15/01/2009Maman-minister: France debates politics and motherhood

The super-short maternity leave of Justice Minister Rachida Dati is stirring debate in France over how to juggle a high-powered political career with the demands of motherhood.

PARIS - The 43-year-old minister has been a hot topic of discussion since she returned to work last week only five days after the caesarian birth of her daughter Zohra.

After stepping out of a Paris maternity clinic, Dati arrived smiling and spruced up for a cabinet meeting at the Elysee presidential palace.

While women's groups say Dati set a bad example, many of her fellow female politicians admit they too would have opted for a quick return to work: politics, they say, requires 100-percent commitment.

"Being back on the job only five days after a caesarian is too soon, there's no doubt about that," commented former presidential candidate Segolene Royal, who in 1992 became France's first pregnant minister.

"But this exceptional duty requires exceptional behaviour," she said.

A prominent Socialist, Royal took a swipe at President Nicolas Sarkozy for choosing to announce a major justice reform on the day Dati left the maternity clinic and said he was trying to steal her thunder.

"I understand that Rachida Dati felt that she had to be at the president's side" when he announced justice reforms, said Royal. She also revealed that she sought to hide her pregnancy when she was environment minister.

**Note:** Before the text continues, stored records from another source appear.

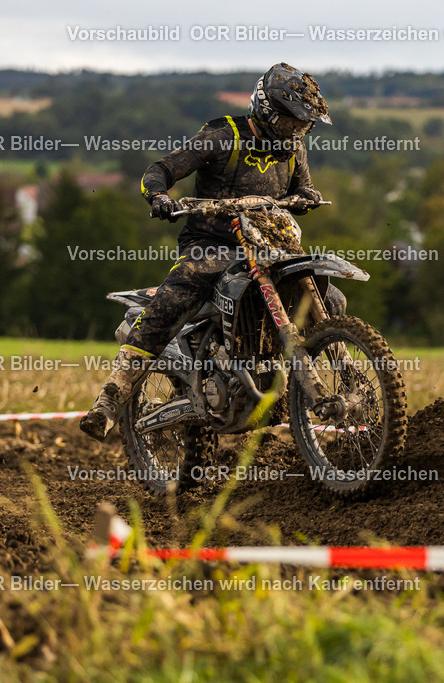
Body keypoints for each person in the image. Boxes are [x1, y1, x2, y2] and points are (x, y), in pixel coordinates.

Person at [81, 62, 345, 440]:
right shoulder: (222, 136)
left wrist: (306, 197)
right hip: (213, 243)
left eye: (303, 126)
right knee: (173, 297)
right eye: (291, 123)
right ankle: (110, 399)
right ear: (268, 110)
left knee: (330, 297)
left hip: (271, 241)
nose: (296, 132)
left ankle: (308, 381)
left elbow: (304, 188)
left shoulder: (293, 148)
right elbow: (161, 168)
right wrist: (158, 196)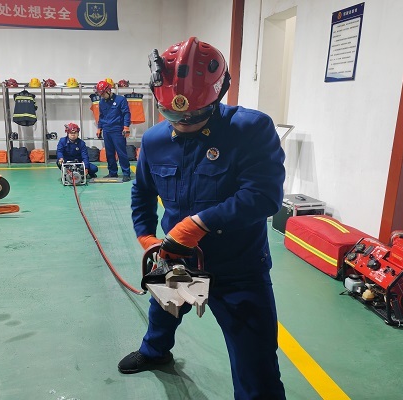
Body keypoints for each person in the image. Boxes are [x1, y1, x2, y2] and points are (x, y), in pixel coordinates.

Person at [119, 37, 287, 399]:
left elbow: (264, 195)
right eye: (171, 114)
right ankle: (155, 351)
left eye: (194, 116)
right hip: (174, 258)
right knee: (163, 310)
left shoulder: (251, 130)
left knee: (256, 364)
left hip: (238, 266)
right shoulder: (154, 140)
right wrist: (147, 237)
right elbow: (142, 192)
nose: (182, 123)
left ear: (219, 94)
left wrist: (199, 224)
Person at [95, 80, 132, 182]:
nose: (102, 96)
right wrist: (99, 128)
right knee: (109, 153)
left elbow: (126, 113)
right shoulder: (102, 102)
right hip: (107, 130)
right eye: (100, 94)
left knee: (121, 152)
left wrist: (126, 127)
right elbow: (101, 116)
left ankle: (126, 173)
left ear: (109, 90)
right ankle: (112, 172)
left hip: (117, 130)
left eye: (103, 93)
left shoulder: (121, 100)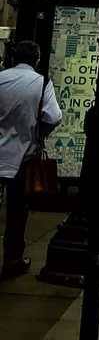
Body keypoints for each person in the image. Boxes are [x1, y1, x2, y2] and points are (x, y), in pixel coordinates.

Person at [0, 40, 62, 280]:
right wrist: (38, 134)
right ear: (37, 60)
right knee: (17, 211)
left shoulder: (2, 78)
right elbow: (53, 116)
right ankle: (13, 259)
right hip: (23, 156)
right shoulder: (42, 83)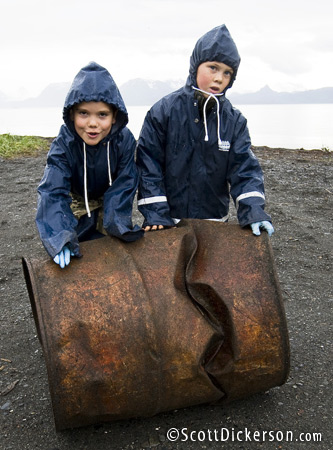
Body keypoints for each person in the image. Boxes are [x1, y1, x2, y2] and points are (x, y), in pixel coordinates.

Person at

France prides itself for progressive social policies that give women 16 weeks of paid maternity leave, but these laws do not apply to ministers and elected officials.


Higher education minister Valerie Pecresse, a mother of three, won broad approval from the left and right when she suggested extending those legal provisions to women in politics.

"In the current system, Rachida Dati did not have choice and I think I would have done the same thing," said Pecresse, who called for new legislation to give mayors, deputies and ministers the right to the same maternity leave.

1 reaction to this article

veryangrymum posted: 21-01-2009 | 11:22 AM

If career and power are higher priority than the life of a baby, then give her for adoption to someone who would love and cherish her and make her the priority she deserves to be. Rachida Dati is the most vulgar example of disgrace to the name of "Mother". She has thrown her daughter aside like a dirty diaper in favour of her paycheque and social life.